#### Records for processing:
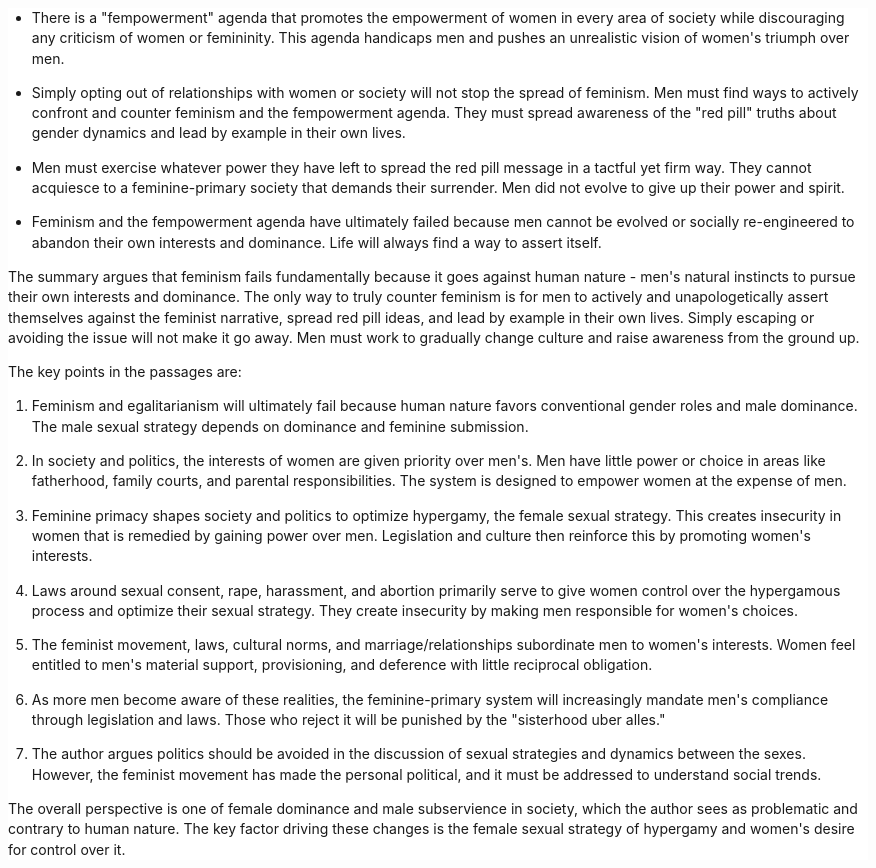 - There is a "fempowerment" agenda that promotes the empowerment of women in every area of society while discouraging any criticism of women or femininity. This agenda handicaps men and pushes an unrealistic vision of women's triumph over men.

- Simply opting out of relationships with women or society will not stop the spread of feminism. Men must find ways to actively confront and counter feminism and the fempowerment agenda. They must spread awareness of the "red pill" truths about gender dynamics and lead by example in their own lives.

- Men must exercise whatever power they have left to spread the red pill message in a tactful yet firm way. They cannot acquiesce to a feminine-primary society that demands their surrender. Men did not evolve to give up their power and spirit.

- Feminism and the fempowerment agenda have ultimately failed because men cannot be evolved or socially re-engineered to abandon their own interests and dominance. Life will always find a way to assert itself.

The summary argues that feminism fails fundamentally because it goes against human nature - men's natural instincts to pursue their own interests and dominance. The only way to truly counter feminism is for men to actively and unapologetically assert themselves against the feminist narrative, spread red pill ideas, and lead by example in their own lives. Simply escaping or avoiding the issue will not make it go away. Men must work to gradually change culture and raise awareness from the ground up.

 The key points in the passages are:

1) Feminism and egalitarianism will ultimately fail because human nature favors conventional gender roles and male dominance. The male sexual strategy depends on dominance and feminine submission. 

2) In society and politics, the interests of women are given priority over men's. Men have little power or choice in areas like fatherhood, family courts, and parental responsibilities. The system is designed to empower women at the expense of men.

3) Feminine primacy shapes society and politics to optimize hypergamy, the female sexual strategy. This creates insecurity in women that is remedied by gaining power over men. Legislation and culture then reinforce this by promoting women's interests.

4) Laws around sexual consent, rape, harassment, and abortion primarily serve to give women control over the hypergamous process and optimize their sexual strategy. They create insecurity by making men responsible for women's choices. 

5) The feminist movement, laws, cultural norms, and marriage/relationships subordinate men to women's interests. Women feel entitled to men's material support, provisioning, and deference with little reciprocal obligation. 

6) As more men become aware of these realities, the feminine-primary system will increasingly mandate men's compliance through legislation and laws. Those who reject it will be punished by the "sisterhood uber alles."

7) The author argues politics should be avoided in the discussion of sexual strategies and dynamics between the sexes. However, the feminist movement has made the personal political, and it must be addressed to understand social trends.

The overall perspective is one of female dominance and male subservience in society, which the author sees as problematic and contrary to human nature. The key factor driving these changes is the female sexual strategy of hypergamy and women's desire for control over it.
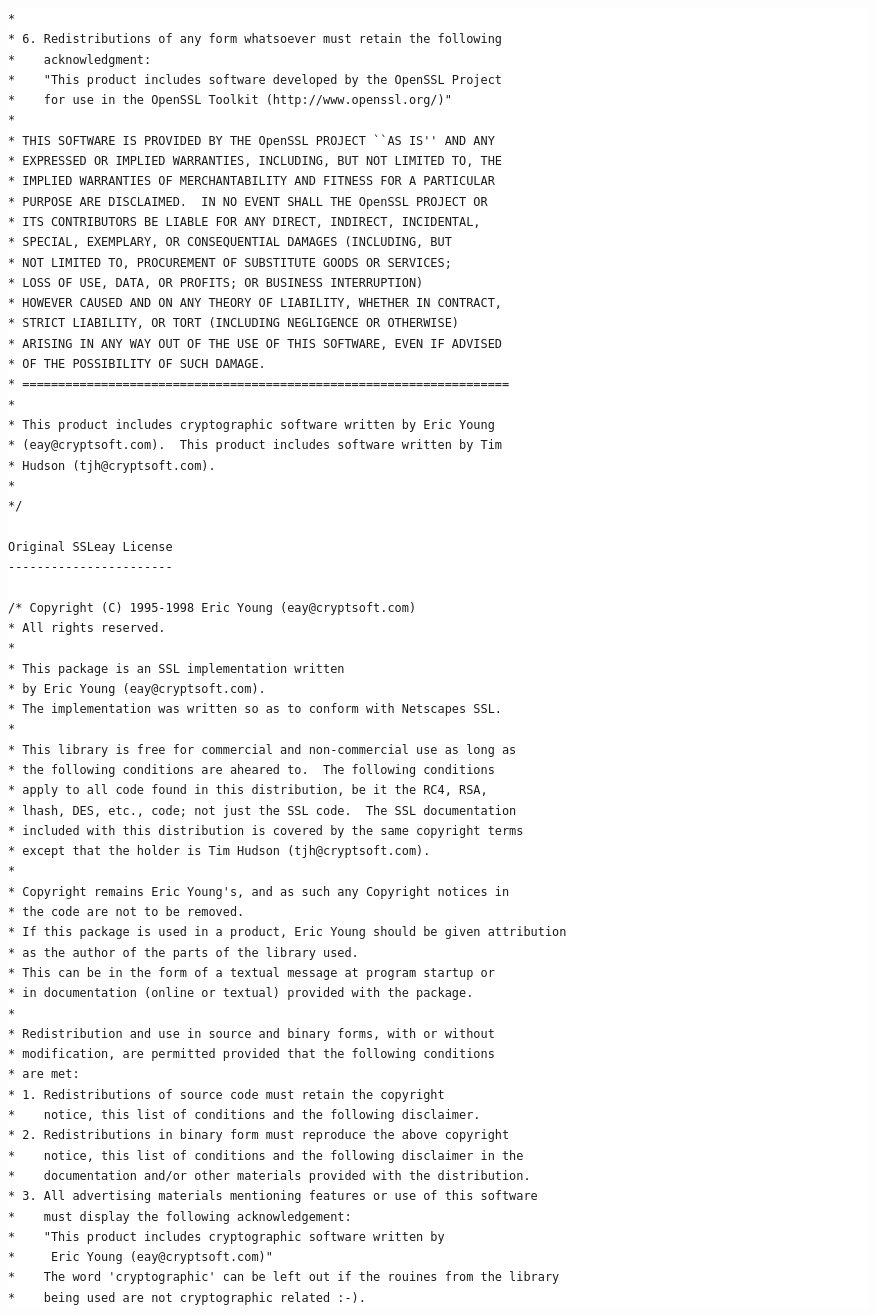 	*
	* 6. Redistributions of any form whatsoever must retain the following
	*    acknowledgment:
	*    "This product includes software developed by the OpenSSL Project
	*    for use in the OpenSSL Toolkit (http://www.openssl.org/)"
	*
	* THIS SOFTWARE IS PROVIDED BY THE OpenSSL PROJECT ``AS IS'' AND ANY
	* EXPRESSED OR IMPLIED WARRANTIES, INCLUDING, BUT NOT LIMITED TO, THE
	* IMPLIED WARRANTIES OF MERCHANTABILITY AND FITNESS FOR A PARTICULAR
	* PURPOSE ARE DISCLAIMED.  IN NO EVENT SHALL THE OpenSSL PROJECT OR
	* ITS CONTRIBUTORS BE LIABLE FOR ANY DIRECT, INDIRECT, INCIDENTAL,
	* SPECIAL, EXEMPLARY, OR CONSEQUENTIAL DAMAGES (INCLUDING, BUT
	* NOT LIMITED TO, PROCUREMENT OF SUBSTITUTE GOODS OR SERVICES;
	* LOSS OF USE, DATA, OR PROFITS; OR BUSINESS INTERRUPTION)
	* HOWEVER CAUSED AND ON ANY THEORY OF LIABILITY, WHETHER IN CONTRACT,
	* STRICT LIABILITY, OR TORT (INCLUDING NEGLIGENCE OR OTHERWISE)
	* ARISING IN ANY WAY OUT OF THE USE OF THIS SOFTWARE, EVEN IF ADVISED
	* OF THE POSSIBILITY OF SUCH DAMAGE.
	* ====================================================================
	*
	* This product includes cryptographic software written by Eric Young
	* (eay@cryptsoft.com).  This product includes software written by Tim
	* Hudson (tjh@cryptsoft.com).
	*
	*/

	Original SSLeay License
	-----------------------

	/* Copyright (C) 1995-1998 Eric Young (eay@cryptsoft.com)
	* All rights reserved.
	*
	* This package is an SSL implementation written
	* by Eric Young (eay@cryptsoft.com).
	* The implementation was written so as to conform with Netscapes SSL.
	* 
	* This library is free for commercial and non-commercial use as long as
	* the following conditions are aheared to.  The following conditions
	* apply to all code found in this distribution, be it the RC4, RSA,
	* lhash, DES, etc., code; not just the SSL code.  The SSL documentation
	* included with this distribution is covered by the same copyright terms
	* except that the holder is Tim Hudson (tjh@cryptsoft.com).
	* 
	* Copyright remains Eric Young's, and as such any Copyright notices in
	* the code are not to be removed.
	* If this package is used in a product, Eric Young should be given attribution
	* as the author of the parts of the library used.
	* This can be in the form of a textual message at program startup or
	* in documentation (online or textual) provided with the package.
	* 
	* Redistribution and use in source and binary forms, with or without
	* modification, are permitted provided that the following conditions
	* are met:
	* 1. Redistributions of source code must retain the copyright
	*    notice, this list of conditions and the following disclaimer.
	* 2. Redistributions in binary form must reproduce the above copyright
	*    notice, this list of conditions and the following disclaimer in the
	*    documentation and/or other materials provided with the distribution.
	* 3. All advertising materials mentioning features or use of this software
	*    must display the following acknowledgement:
	*    "This product includes cryptographic software written by
	*     Eric Young (eay@cryptsoft.com)"
	*    The word 'cryptographic' can be left out if the rouines from the library
	*    being used are not cryptographic related :-).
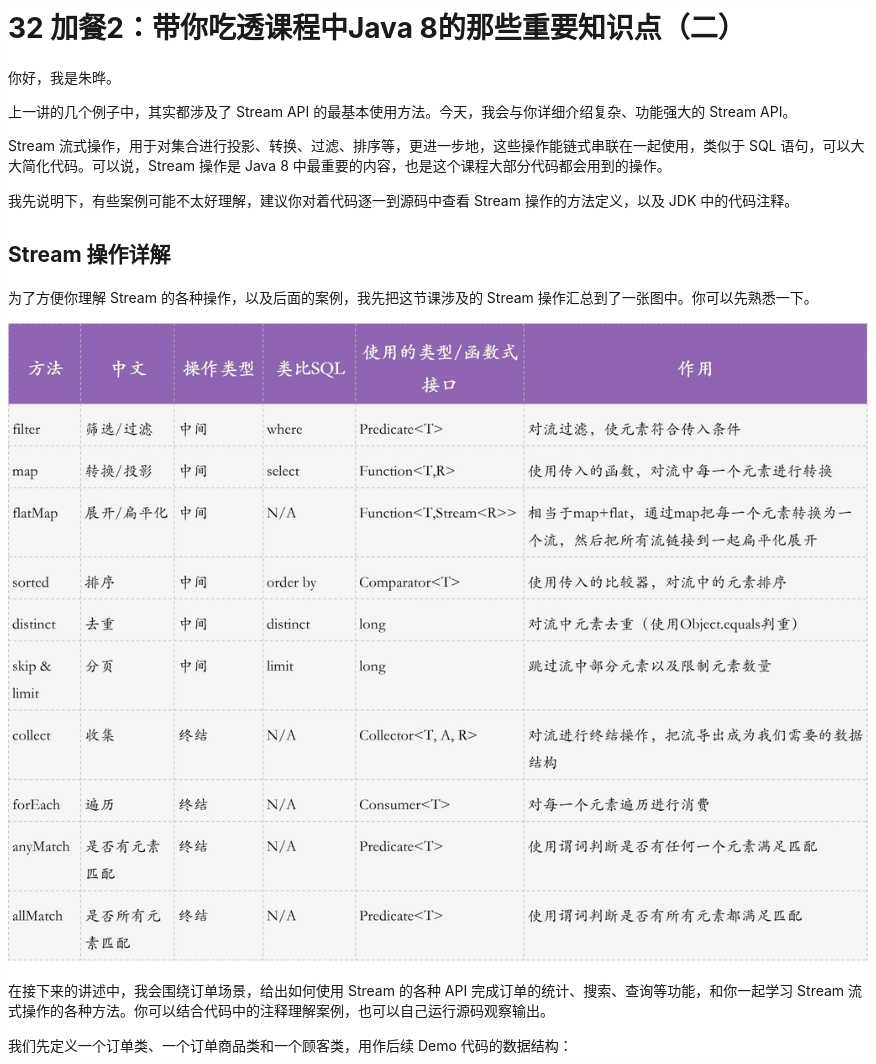 32 加餐2：带你吃透课程中Java 8的那些重要知识点（二）
===============================

你好，我是朱晔。

上一讲的几个例子中，其实都涉及了 Stream API 的最基本使用方法。今天，我会与你详细介绍复杂、功能强大的 Stream API。

Stream 流式操作，用于对集合进行投影、转换、过滤、排序等，更进一步地，这些操作能链式串联在一起使用，类似于 SQL 语句，可以大大简化代码。可以说，Stream 操作是 Java 8 中最重要的内容，也是这个课程大部分代码都会用到的操作。

我先说明下，有些案例可能不太好理解，建议你对着代码逐一到源码中查看 Stream 操作的方法定义，以及 JDK 中的代码注释。

Stream 操作详解
-----------

为了方便你理解 Stream 的各种操作，以及后面的案例，我先把这节课涉及的 Stream 操作汇总到了一张图中。你可以先熟悉一下。

![img](assets/44a6f4cb8b413ef62c40a272cb474104.jpg)

在接下来的讲述中，我会围绕订单场景，给出如何使用 Stream 的各种 API 完成订单的统计、搜索、查询等功能，和你一起学习 Stream 流式操作的各种方法。你可以结合代码中的注释理解案例，也可以自己运行源码观察输出。

我们先定义一个订单类、一个订单商品类和一个顾客类，用作后续 Demo 代码的数据结构：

#### Requirement:
Using the data above, tally each line that contains "find". Write only the total.

#### Answer to the problem:
2